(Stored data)
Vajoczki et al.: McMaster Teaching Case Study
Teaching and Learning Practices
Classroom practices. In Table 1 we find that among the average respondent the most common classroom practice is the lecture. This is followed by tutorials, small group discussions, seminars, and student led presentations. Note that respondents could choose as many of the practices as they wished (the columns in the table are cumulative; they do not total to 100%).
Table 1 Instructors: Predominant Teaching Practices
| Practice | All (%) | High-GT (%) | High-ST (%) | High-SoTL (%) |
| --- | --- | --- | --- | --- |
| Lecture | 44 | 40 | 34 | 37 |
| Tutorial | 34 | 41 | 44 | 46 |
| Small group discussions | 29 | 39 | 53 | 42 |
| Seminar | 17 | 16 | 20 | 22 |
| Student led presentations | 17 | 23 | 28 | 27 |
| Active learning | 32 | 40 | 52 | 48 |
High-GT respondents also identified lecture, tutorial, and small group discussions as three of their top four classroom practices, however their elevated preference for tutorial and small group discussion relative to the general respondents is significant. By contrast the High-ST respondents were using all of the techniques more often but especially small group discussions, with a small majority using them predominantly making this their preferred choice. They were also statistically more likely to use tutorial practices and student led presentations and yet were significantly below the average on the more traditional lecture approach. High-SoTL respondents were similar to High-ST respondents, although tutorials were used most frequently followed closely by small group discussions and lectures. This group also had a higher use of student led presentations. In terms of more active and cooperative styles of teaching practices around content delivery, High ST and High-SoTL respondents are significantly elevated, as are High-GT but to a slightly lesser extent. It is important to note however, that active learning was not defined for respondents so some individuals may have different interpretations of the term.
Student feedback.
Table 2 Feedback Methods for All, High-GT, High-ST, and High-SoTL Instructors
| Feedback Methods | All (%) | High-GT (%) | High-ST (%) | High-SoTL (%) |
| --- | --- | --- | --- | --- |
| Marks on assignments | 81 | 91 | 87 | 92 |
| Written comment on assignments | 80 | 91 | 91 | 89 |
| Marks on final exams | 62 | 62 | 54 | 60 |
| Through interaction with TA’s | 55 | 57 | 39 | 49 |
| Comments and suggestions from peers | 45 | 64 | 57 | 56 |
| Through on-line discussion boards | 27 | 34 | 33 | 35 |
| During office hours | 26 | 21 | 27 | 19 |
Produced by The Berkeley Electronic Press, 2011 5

### What you should do
Your answer is the line containing "Feedback Methods |" plus every line after it through the end of the entries, given again exactly and alone.

### Expected answer
| Feedback Methods | All (%) | High-GT (%) | High-ST (%) | High-SoTL (%) |
| --- | --- | --- | --- | --- |
| Marks on assignments | 81 | 91 | 87 | 92 |
| Written comment on assignments | 80 | 91 | 91 | 89 |
| Marks on final exams | 62 | 62 | 54 | 60 |
| Through interaction with TA’s | 55 | 57 | 39 | 49 |
| Comments and suggestions from peers | 45 | 64 | 57 | 56 |
| Through on-line discussion boards | 27 | 34 | 33 | 35 |
| During office hours | 26 | 21 | 27 | 19 |
Produced by The Berkeley Electronic Press, 2011 5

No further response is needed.